A Virtual Coach Spurs Patients With Parkinson's

 

Copied from The Northwest Parkinson’s Foundation Weekly News Update

 

 

Ann Lukits

Wall Street Journal - People with Parkinson's disease walked markedly farther and faster after a month of daily motivational chats with a virtual exercise coach, according to a study in the American Journal of Physical Medicine & Rehabilitation.

Virtual coaches are animated computer characters that simulate face-to-face conversations with people. The technology has been used in studies of healthy adults, but this is the first to involve patients with a neurological disorder, researchers said.

Walking is an important indicator of both disability and quality of life in people with Parkinson's, they said.

Twenty Boston residents in their mid-60s with mild-to-moderate Parkinson's disease were recruited. Participants took daily walks wearing a pedometer and spent five minutes a day talking to a virtual exercise coach called Tanya. The conversations took place on a tablet computer, varied daily and consisted of a social chat, check of the subject's progress and daily exercise tip. Subjects took two walking tests before and after the study, which assessed distance covered in six minutes and gait speed, respectively.
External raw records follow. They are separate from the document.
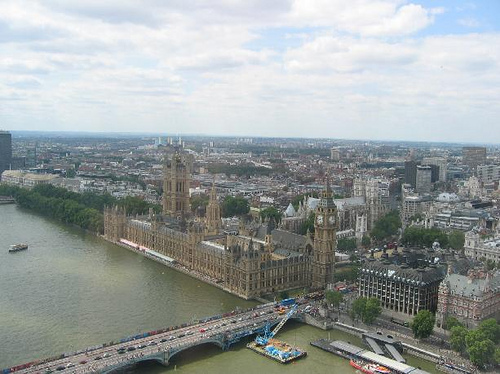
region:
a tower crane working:
[250, 305, 306, 363]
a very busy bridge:
[36, 331, 229, 373]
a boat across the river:
[8, 239, 31, 257]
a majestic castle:
[97, 148, 337, 295]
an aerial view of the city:
[26, 129, 498, 371]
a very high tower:
[306, 177, 336, 294]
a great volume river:
[5, 269, 192, 326]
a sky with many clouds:
[51, 4, 496, 135]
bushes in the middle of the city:
[19, 182, 104, 227]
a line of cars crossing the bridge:
[89, 338, 181, 360]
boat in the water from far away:
[3, 234, 59, 284]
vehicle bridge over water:
[2, 302, 282, 372]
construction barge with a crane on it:
[248, 301, 308, 366]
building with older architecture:
[99, 148, 341, 300]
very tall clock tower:
[309, 173, 340, 293]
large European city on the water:
[0, 66, 497, 372]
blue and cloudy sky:
[2, 2, 499, 130]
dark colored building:
[353, 251, 447, 339]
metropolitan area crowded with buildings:
[338, 143, 498, 253]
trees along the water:
[13, 191, 87, 237]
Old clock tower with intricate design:
[314, 180, 338, 292]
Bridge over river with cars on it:
[4, 299, 304, 371]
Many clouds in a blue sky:
[0, 2, 498, 132]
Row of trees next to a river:
[13, 181, 123, 226]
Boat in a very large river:
[4, 239, 34, 256]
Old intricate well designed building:
[99, 148, 342, 301]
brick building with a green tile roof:
[437, 255, 498, 333]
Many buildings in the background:
[333, 142, 498, 232]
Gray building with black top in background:
[415, 161, 432, 196]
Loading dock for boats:
[315, 329, 417, 372]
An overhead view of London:
[6, 12, 494, 367]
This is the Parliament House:
[98, 152, 342, 296]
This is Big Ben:
[306, 173, 340, 289]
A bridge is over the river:
[6, 294, 303, 372]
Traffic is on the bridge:
[30, 306, 262, 372]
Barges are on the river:
[247, 323, 428, 372]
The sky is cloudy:
[1, 5, 496, 131]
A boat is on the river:
[6, 237, 34, 257]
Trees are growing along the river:
[11, 180, 106, 236]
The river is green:
[3, 259, 288, 371]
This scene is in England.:
[8, 85, 465, 362]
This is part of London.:
[291, 160, 496, 312]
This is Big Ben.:
[297, 166, 344, 298]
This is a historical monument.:
[128, 168, 348, 293]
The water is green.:
[16, 262, 186, 330]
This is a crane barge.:
[251, 324, 313, 371]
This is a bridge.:
[6, 298, 282, 356]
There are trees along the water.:
[28, 180, 103, 225]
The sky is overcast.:
[82, 95, 378, 131]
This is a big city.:
[21, 120, 492, 337]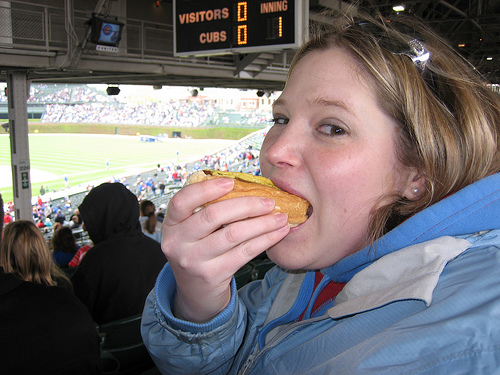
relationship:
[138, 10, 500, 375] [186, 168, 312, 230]
woman eating hot dog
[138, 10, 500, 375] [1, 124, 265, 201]
woman at baseball game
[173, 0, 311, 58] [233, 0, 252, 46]
screen with scores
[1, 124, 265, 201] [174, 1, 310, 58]
baseball game has scoreboard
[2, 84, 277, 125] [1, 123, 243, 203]
spectators across diamond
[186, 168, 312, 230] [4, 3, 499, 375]
hot dog at stadium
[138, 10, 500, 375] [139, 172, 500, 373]
woman wearing jacket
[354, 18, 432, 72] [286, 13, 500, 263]
sunglasses are in hair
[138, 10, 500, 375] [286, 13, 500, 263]
woman has hair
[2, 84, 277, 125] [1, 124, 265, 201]
spectators at baseball game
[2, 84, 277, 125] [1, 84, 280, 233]
spectators are in background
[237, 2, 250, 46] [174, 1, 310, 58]
number on scoreboard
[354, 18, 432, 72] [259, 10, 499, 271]
sunglasses on head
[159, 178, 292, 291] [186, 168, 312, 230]
hand holding hot dog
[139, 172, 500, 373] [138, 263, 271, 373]
jacket has sleeve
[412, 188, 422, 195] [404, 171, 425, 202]
earring in earlobe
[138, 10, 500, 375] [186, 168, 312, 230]
woman holding hot dog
Average walking distance on the six-minute test improved from 1,508 feet to 1,588 feet over the 30-day study period. Normal gait speed improved from 3.9 to 4.1 feet per second and maximum gait speed increased from 5.5 feet to 5.8 feet per second. All changes were statistically significant and clinically meaningful, researchers said.

Virtual coaches, with their humanlike characteristics, have a unique ability to build social and emotional relationships, researchers said, and can help promote healthy behavioural changes in people with chronic illnesses.

Caveat: The study was a small Phase I clinical trial that didn't include a control group.